Um lugar para escutar o
que ainda não virou palavra

Às vezes, eu preciso tirar férias de mim. Não do meu corpo, nem da minha vida, mas da ideia de quem eu sou enquanto autora.

Quando escrevo, carrego um nome, um histórico, uma postura, um acúmulo de textos e títulos. Carrego também perguntas, expectativas, vozes alheias que ecoam como editores internos: isso tem força? Isso comunica? Isso sustenta sua carreira? E, se não me cuido, passo a viver como se fosse apenas isso: a autora.

Foi por isso que decidi, há um tempo, tirar férias de mim. Deixei de lado o “sou escritora” e fui fazer coisas sem objetivo literário. Fui caminhar sem bloco. Fui visitar museus sem anotar nada. Fui passar dias inteiros sem pensar no próximo projeto. Desarmei a postura. Desobriguei o gesto.Me deixei ficar sem enredo.

Nos primeiros dias, parecia estranho. Quase um erro. Senti como se estivesse traindo minha função. Com o tempo, fui voltando para um lugar que não era menor. Era livre.

E foi aí que percebi: mesmo sem querer, mesmo “de férias”, eu estava escrevendo. Escrevia sem papel. Escrevia ao olhar o mundo sem filtro literário. Escrevia ao ouvir conversas no ônibus. Escrevia ao sentir raiva, ao fazer compras, ao não saber onde guardei a chave. Escrevia na pausa.

Há uma escrita que não passa pela escrita. Ela se deposita em silêncio, como poeira sobre os móveis. E um dia, quando sentamos para escrever de novo, ela está lá. Presente, mesmo quando ausente.

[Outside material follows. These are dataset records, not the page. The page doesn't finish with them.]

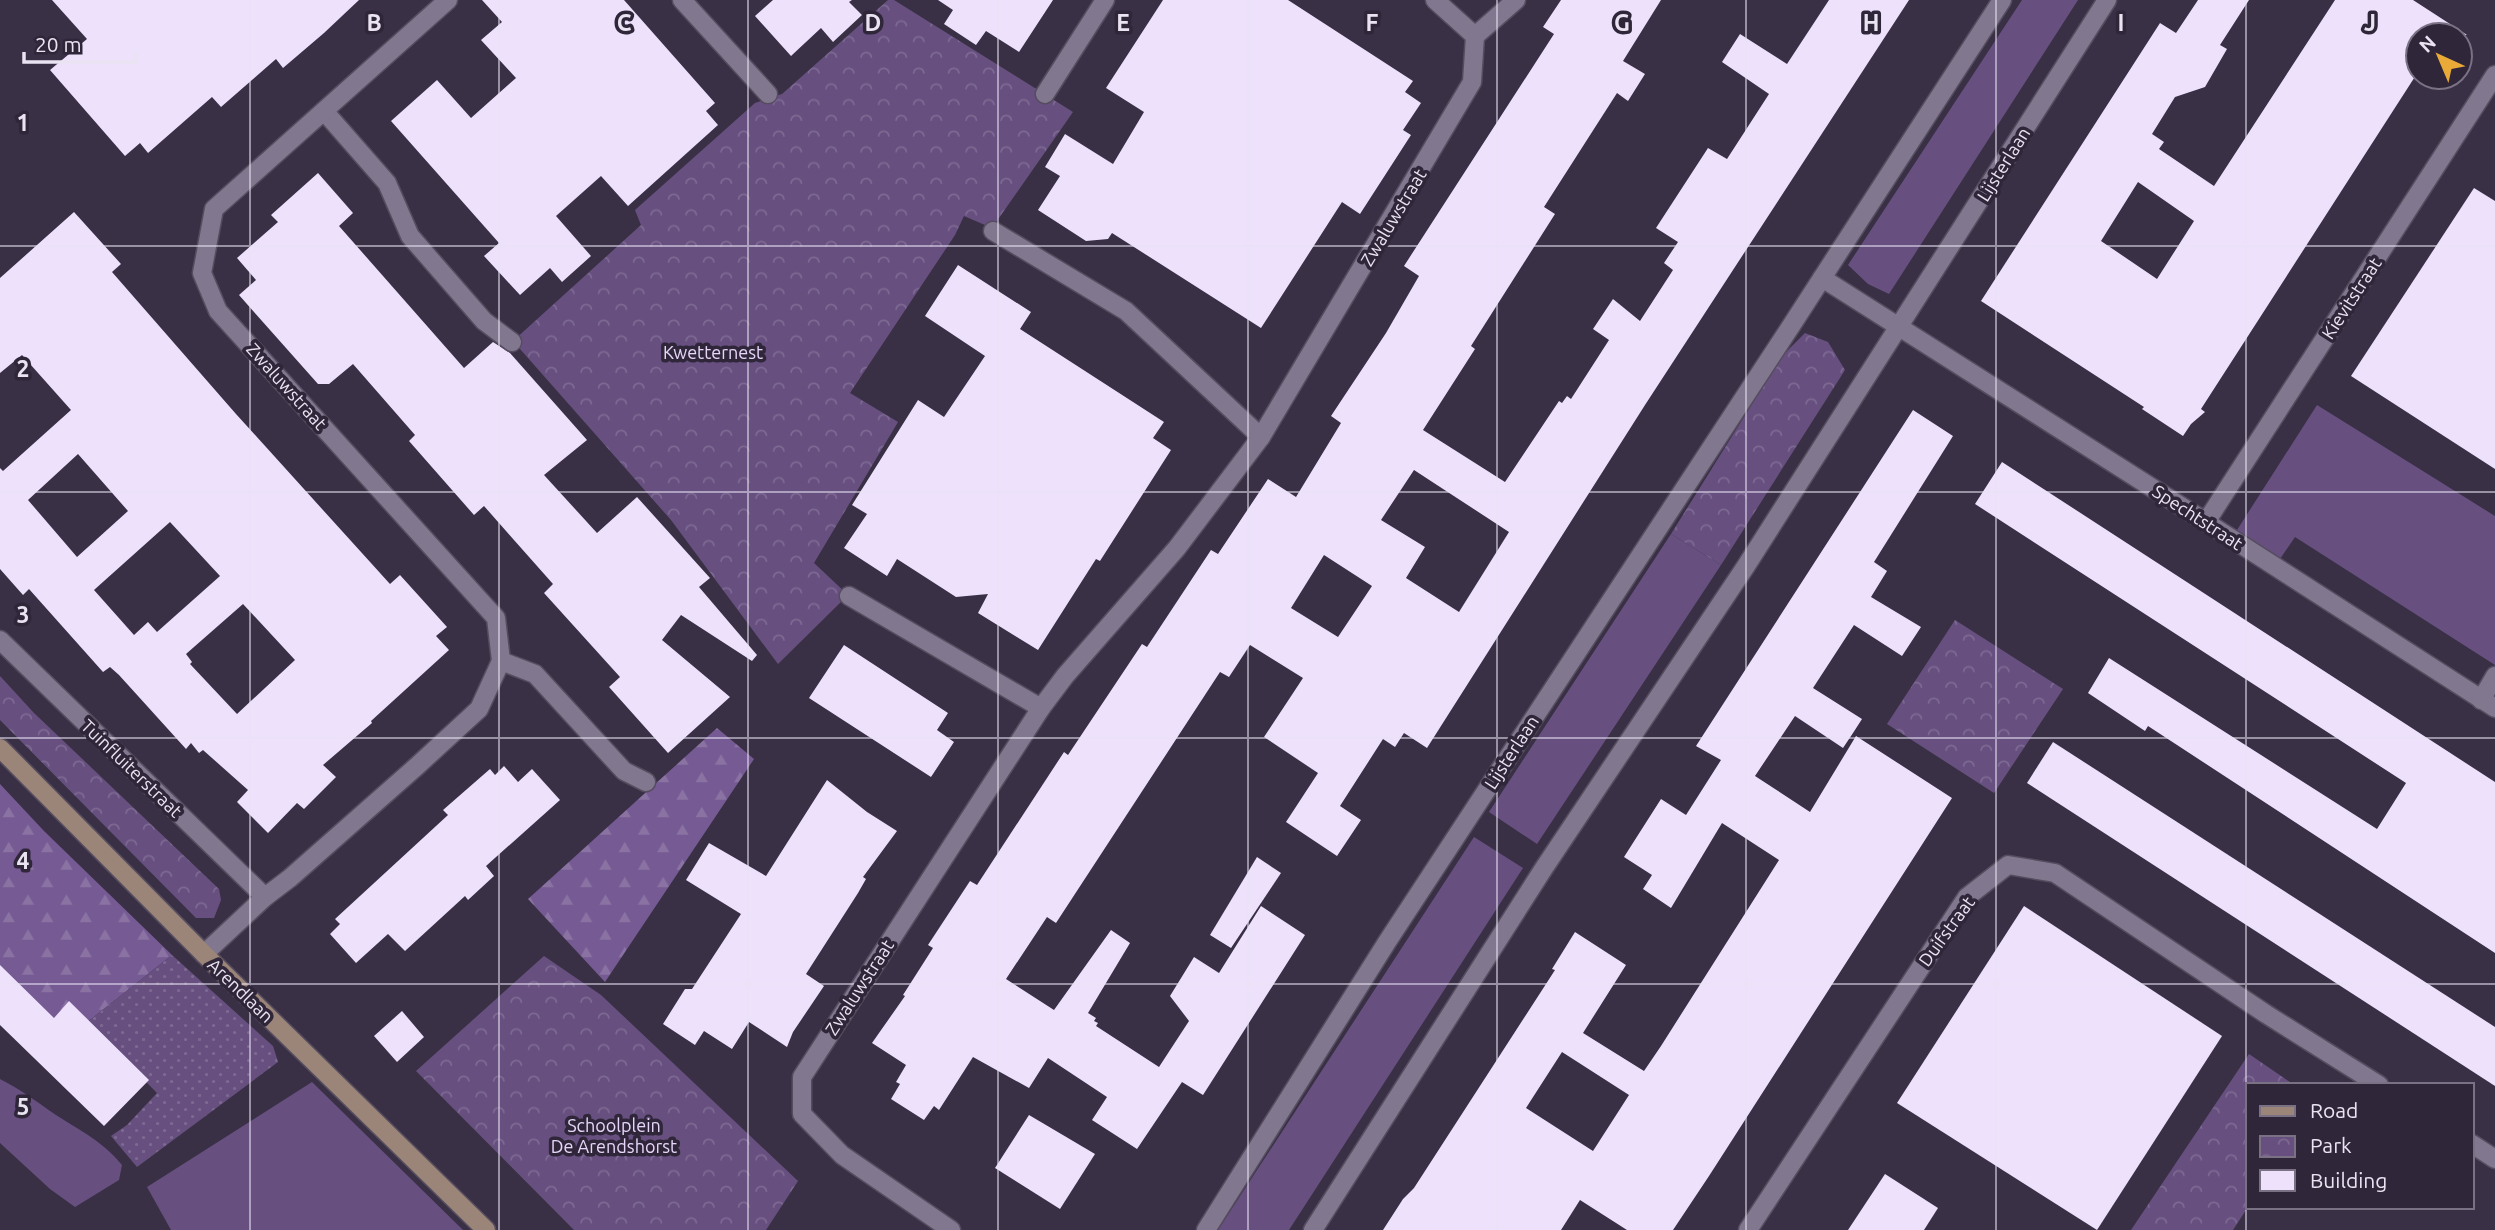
<svg xmlns="http://www.w3.org/2000/svg" width="2495" height="1230" font-family="Ubuntu,sans-serif">
  <defs>
    <pattern id="forest-firs" width="22" height="20" patternUnits="userSpaceOnUse" patternTransform="scale(1.75)"><rect width="22" height="20" fill="#765a94"/><path d="M5 1l3.5 6h-7zM16 11l3.5 6h-7z" fill="#8a72a3"/></pattern>
    <pattern id="park-crowns" width="20" height="18" patternUnits="userSpaceOnUse" patternTransform="scale(1.75)"><rect width="20" height="18" fill="#675080"/><path d="M2 6a3 3 0 1 1 6 0M12 15a3 3 0 1 1 6 0" fill="none" stroke="#7d6992"/></pattern>
    <pattern id="garden-dots" width="8" height="8" patternUnits="userSpaceOnUse" patternTransform="scale(1.75)"><rect width="8" height="8" fill="#675080"/><path d="M2 2h.1M6 6h.1" fill="none" stroke="#7d6992" stroke-width="1.8" stroke-linecap="round"/></pattern>
  </defs>
  <rect width="100%" height="100%" fill="#393045"/>
  <g fill="#675080">
    <polygon points="2022,0 2078,0 1889,294 1868,284 1848,265"/>
    <polygon points="2317,405 2495,516 2495,665 2295,537 2280,559 2237,530"/>
    <polygon points="1671,534 1721,565 1537,844 1489,812"/>
    <polygon points="1474,837 1523,868 1289,1230 1218,1230"/>
    <path d="M 0,1079 C 20,1089 37,1102 56,1115 C 82,1132 101,1140 122,1165 L 119,1180 L 75,1207 L 50,1189 L 0,1143 Z"/>
    <polygon points="312,1082 463,1230 171,1230 147,1187"/>
  </g>
  <g fill="url(#forest-firs)">
    <polygon points="717,728 754,759 605,982 528,899"/>
    <polygon points="0,784 44,831 172,955 71,1035 0,984"/>
  </g>
  <g fill="url(#park-crowns)">
    <polygon points="888,0 894,0 1073,112 992,228 964,216 955,235 850,393 898,422 814,563 848,595 778,664 671,520 513,341 641,225 635,210 755,103 782,94"/>
    <polygon points="1805,333 1828,342 1845,370 1721,565 1671,534 1782,356"/>
    <polygon points="1955,620 2063,689 1994,793 1887,724"/>
    <polygon points="0,676 34,713 219,889 221,900 214,918 196,918 0,720"/>
    <polygon points="544,956 601,995 798,1181 766,1230 574,1230 416,1071"/>
    <polygon points="2249,1054 2294,1085 2248,1085 2248,1207 2233,1230 2131,1230"/>
  </g>
  <polygon fill="url(#garden-dots)" points="172,955 273,1046 278,1062 137,1167 111,1136 127,1125 157,1093 111,1046 71,1035"/>
  <g fill="#ede1fc" fill-rule="evenodd">
    <polygon points="52,0 359,0 324,33 283,68 276,59 221,107 212,97 148,153 140,143 125,156 50,70 87,39"/>
    <polygon points="482,0 624,0 715,103 706,111 718,125 628,206 601,176 556,216 591,256 562,282 550,268 520,295 484,256 499,243 391,121 437,80 471,118 516,78 481,40 502,22"/>
    <polygon points="773,0 852,0 849,2 862,15 833,42 821,28 791,56 755,16"/>
    <polygon points="938,0 1053,0 1019,52 986,31 976,45 944,24 953,10"/>
    <polygon points="1163,0 1288,0 1413,81 1405,92 1421,103 1403,130 1411,135 1360,214 1342,202 1261,328 1112,233 1108,239 1086,241 1038,210 1060,176 1045,167 1065,134 1113,164 1144,112 1106,88"/>
    <path d="M 1561,0 L 1661,0 L 1623,61 L 1645,74 L 1628,101 L 1617,93 L 1544,207 L 1555,214 L 1471,346 L 1475,349 L 1423,430 L 1505,482 L 1559,401 L 1562,403 L 1567,396 L 1571,399 L 1609,340 L 1593,329 L 1613,299 L 1640,321 L 1673,270 L 1664,263 L 1678,242 L 1656,228 L 1708,148 L 1727,159 L 1769,94 L 1722,62 L 1740,34 L 1787,64 L 1829,0 L 1909,0 L 1645,405 L 1427,748 L 1404,733 L 1395,747 L 1383,739 L 1340,806 L 1361,820 L 1337,856 L 1286,822 L 1318,773 L 1264,737 L 1303,678 L 1250,645 L 1229,677 L 1220,672 L 1056,923 L 1047,917 L 1006,979 L 1054,1010 L 1111,930 L 1130,943 L 1088,1013 L 1096,1018 L 1094,1021 L 1098,1023 L 1096,1026 L 1159,1067 L 1189,1021 L 1170,996 L 1194,957 L 1219,973 L 1261,906 L 1305,935 L 1203,1095 L 1182,1082 L 1137,1149 L 1092,1120 L 1107,1097 L 1048,1058 L 1029,1088 L 973,1057 L 939,1110 L 934,1106 L 924,1120 L 891,1099 L 900,1084 L 896,1082 L 906,1065 L 872,1043 L 905,996 L 903,995 L 933,948 L 928,945 L 970,881 L 977,885 L 1064,752 L 1068,755 L 1142,644 L 1147,647 L 1211,550 L 1218,554 L 1268,479 L 1296,497 L 1341,423 L 1331,416 L 1386,333 L 1419,276 L 1404,266 L 1554,34 L 1543,27 ZM 1414,470 L 1509,532 L 1459,612 L 1406,578 L 1425,547 L 1381,520 ZM 1324,555 L 1372,586 L 1338,637 L 1291,608 Z"/>
    <path d="M 2198,0 L 2249,0 L 2220,45 L 2227,49 L 2205,87 L 2175,97 L 2152,134 L 2164,142 L 2159,149 L 2214,186 L 2335,0 L 2413,0 L 2467,35 L 2418,35 L 2418,72 L 2201,409 L 2205,412 L 2191,424 L 2183,436 L 2142,409 L 2144,407 L 1981,301 L 2160,23 L 2176,33 ZM 2138,182 L 2194,221 L 2157,279 L 2101,241 Z"/>
    <polygon points="318,173 353,213 339,226 464,368 493,342 510,353 587,440 544,475 597,533 637,497 710,578 699,587 757,655 752,661 681,615 662,640 730,697 668,753 609,687 620,677 544,593 553,584 484,506 474,515 409,441 415,435 353,364 329,384 318,384 239,295 256,280 237,258 278,222 271,215"/>
    <polygon points="2474,188 2495,201 2495,469 2351,376"/>
    <path d="M 74,212 L 121,264 L 112,272 L 236,414 L 390,584 L 400,575 L 447,627 L 436,636 L 449,650 L 371,721 L 372,723 L 323,765 L 336,777 L 304,809 L 297,803 L 268,833 L 237,802 L 248,790 L 203,750 L 199,753 L 191,743 L 186,749 L 119,675 L 110,667 L 103,672 L 29,589 L 23,595 L 0,569 L 0,468 L 3,471 L 71,410 L 22,355 L 0,373 L 0,278 ZM 78,454 L 128,511 L 77,557 L 28,500 ZM 170,522 L 220,576 L 157,632 L 148,622 L 134,635 L 94,590 ZM 243,604 L 295,660 L 237,714 L 190,664 L 192,662 L 186,654 Z"/>
    <polygon points="958,265 1031,312 1020,329 1164,422 1153,438 1171,450 1100,561 1096,559 1038,650 978,613 988,594 956,597 897,559 887,576 844,548 867,514 852,505 918,400 944,417 985,356 925,316"/>
    <path d="M 1913,410 L 1953,436 L 1874,562 L 1887,571 L 1871,597 L 1921,627 L 1902,656 L 1854,625 L 1813,688 L 1862,719 L 1853,733 L 1843,748 L 1795,716 L 1755,776 L 1810,812 L 1856,736 L 1952,798 L 1709,1176 L 1673,1230 L 1627,1230 L 1580,1200 L 1561,1230 L 1383,1230 L 1403,1199 L 1414,1188 L 1555,970 L 1552,969 L 1575,932 L 1626,965 L 1583,1033 L 1644,1071 L 1661,1046 L 1779,860 L 1722,823 L 1671,908 L 1643,889 L 1652,875 L 1624,857 L 1661,799 L 1686,815 L 1721,760 L 1696,746 ZM 1562,1052 L 1629,1095 L 1593,1151 L 1526,1108 Z"/>
    <polygon points="2002,462 2495,782 2495,953 2148,726 2145,731 2088,693 2109,658 2377,829 2406,783 1975,504"/>
    <polygon points="844,645 948,713 937,730 954,742 931,777 809,698"/>
    <polygon points="2053,742 2495,1027 2495,1086 2027,783"/>
    <polygon points="504,766 518,782 532,769 560,800 486,866 494,876 468,900 465,896 405,951 388,934 356,963 330,934 340,924 335,919 448,815 443,810 490,769 495,775"/>
    <polygon points="827,780 867,812 897,831 863,877 866,879 858,893 806,974 824,986 793,1032 787,1047 749,1022 732,1049 704,1031 695,1045 663,1024 685,989 692,989 741,914 686,880 709,843 766,876"/>
    <polygon points="1257,857 1281,873 1231,948 1210,935"/>
    <polygon points="2024,906 2222,1036 2097,1230 1897,1103"/>
    <polygon points="0,965 54,1018 69,1001 149,1080 104,1126 0,1025"/>
    <polygon points="402,1011 424,1037 397,1062 374,1036"/>
    <polygon points="1029,1115 1095,1154 1060,1209 995,1168"/>
    <polygon points="1885,1174 1938,1208 1924,1230 1848,1230"/>
  </g>
  <g fill="none" stroke-linecap="round" stroke-linejoin="round">
    <g stroke="#554d5f" stroke-width="21">
      <g id="street">
        <polyline points="682,0 768,94"/>
        <polyline points="1475,36 1516,0"/>
        <polyline points="1045,94 1105,0"/>
        <polyline points="324,111 387,183 410,236 484,321 512,342"/>
        <polyline points="993,231 1126,311 1261,437"/>
        <polyline points="1822,278 2206,522 2495,708"/>
        <polyline points="2206,522 2495,75"/>
        <polyline points="849,596 1041,708"/>
        <polyline points="0,640 265,897"/>
        <polyline points="501,661 535,674 624,771 646,782"/>
        <polyline points="2481,700 2495,676"/>
        <polyline points="204,954 265,897 290,878 417,766 479,709 501,661 496,618 218,311 202,273 214,209 448,0"/>
        <polyline points="2472,1144 2495,1159"/>
        <polyline points="951,1230 842,1155 802,1114 802,1077 1041,708 1065,676 1177,548 1261,437 1472,82 1475,36 1435,0"/>
        <polyline points="1206,1230 1387,942 1791,326 2002,0"/>
        <polyline points="1313,1230 1544,868 1746,566 2107,0"/>
        <polyline points="1748,1230 1967,897 2008,865 2055,873 2266,1014 2379,1085"/>
      </g>
    </g>
    <g stroke="#554d5f" stroke-width="21">
      <polyline id="secondary" points="0,748 204,954 486,1230"/>
    </g>
    <use href="#street" stroke="#81778f" stroke-width="18"/>
    <use href="#secondary" stroke="#9b8478" stroke-width="18"/>
  </g>
  <path fill="none" stroke="#eae4f2" stroke-width="2" stroke-opacity="0.55" d="M 250,0 L 250,1230M 499,0 L 499,1230M 748,0 L 748,1230M 998,0 L 998,1230M 1248,0 L 1248,1230M 1497,0 L 1497,1230M 1746,0 L 1746,1230M 1996,0 L 1996,1230M 2246,0 L 2246,1230M 0,246 L 2495,246M 0,492 L 2495,492M 0,738 L 2495,738M 0,984 L 2495,984"/>
  <g text-anchor="middle" dominant-baseline="central" stroke-width="7" stroke-linejoin="round" paint-order="stroke">
    <g font-size="18" fill="#eae4f2" stroke="#2f263a">
      <text transform="translate(2003 164) rotate(-58)">Lijsterlaan</text>
      <text transform="translate(1393 217) rotate(-59)">Zwaluwstraat</text>
      <text transform="translate(2351 298) rotate(-57)">Kievitstraat</text>
      <text transform="translate(287 386) rotate(48)">Zwaluwstraat</text>
      <text transform="translate(2198 517) rotate(33)">Spechtstraat</text>
      <text transform="translate(1511 752) rotate(-57)">Lijsterlaan</text>
      <text transform="translate(132 768) rotate(44)">Tuinfluiterstraat</text>
      <text transform="translate(1946 931) rotate(-54)">Duifstraat</text>
      <text transform="translate(859 987) rotate(-57)">Zwaluwstraat</text>
      <text transform="translate(241 990) rotate(44)">Arendlaan</text>
    </g>
    <g font-size="18" fill="#e6d6f9" stroke="#2f263a">
      <text x="713" y="352">Kwetternest</text>
      <text x="614" y="1125">Schoolplein<tspan x="614" dy="21">De Arendshorst</tspan></text>
    </g>
  </g>
  <g font-size="23" text-anchor="middle" font-weight="bold" fill="#eae4f2" stroke="#2f263a" stroke-width="7" stroke-linejoin="round" paint-order="stroke">
    <text x="374" y="31">B</text>
    <text x="624" y="31">C</text>
    <text x="873" y="31">D</text>
    <text x="1123" y="31">E</text>
    <text x="1372" y="31">F</text>
    <text x="1622" y="31">G</text>
    <text x="1871" y="31">H</text>
    <text x="2121" y="31">I</text>
    <text x="2370" y="31">J</text>
    <text x="23" y="131">1</text>
    <text x="23" y="377">2</text>
    <text x="23" y="623">3</text>
    <text x="23" y="869">4</text>
    <text x="23" y="1115">5</text>
  </g>
  <rect x="2246" y="1083" width="228" height="126" fill="#2f263a" stroke="#7a7284" stroke-width="2"/>
  <rect x="2260" y="1106" width="35" height="10" fill="#9b8478" stroke="#7a7284" stroke-width="2"/>
  <text x="2310" y="1118" font-size="21" fill="#eae4f2">Road</text>
  <rect x="2260" y="1136" width="35" height="21" fill="url(#park-crowns)" stroke="#7a7284" stroke-width="2"/>
  <text x="2310" y="1153" font-size="21" fill="#eae4f2">Park</text>
  <rect x="2260" y="1170" width="35" height="21" fill="#ede1fc" stroke="#7a7284" stroke-width="2"/>
  <text x="2310" y="1188" font-size="21" fill="#eae4f2">Building</text>
  <g transform="translate(2439 56) rotate(316)"><circle r="33" fill="#2f263a" stroke="#7a7284" stroke-width="2"/>
  <path d="M0-5L12 26L0 18L-12 26Z" fill="#eaaa38"/>
  <text y="-10" font-size="19" font-weight="bold" text-anchor="middle" fill="#eae4f2">N</text>
  </g>
  <path d="M24 52v10h112v-10" fill="none" stroke="#eae4f2" stroke-width="3.5"/>
  <text x="35" y="52" font-size="21" fill="#eae4f2" stroke="#2f263a" stroke-width="5" paint-order="stroke">20 m</text>
</svg>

Outro dia, encontrei um bilhete antigo meu dentro de um livro esquecido. Era um lembrete banal, quase tolo. Mas a caligrafia dizia tudo. Ali estava eu, escrevendo como quem respira. Sem pretensão, sem público, sem cuidado estético. Só presença.

Foi então que percebi que essa também sou eu.

Essa talvez seja mais eu do que todas as versões que performo como “autora”.

Tirar férias de mim me devolveu a alegria de escrever sem função. Me lembrou que a palavra não precisa ser útil para existir. E que, muitas vezes, ela nasce mais viva quando não está a serviço de nada.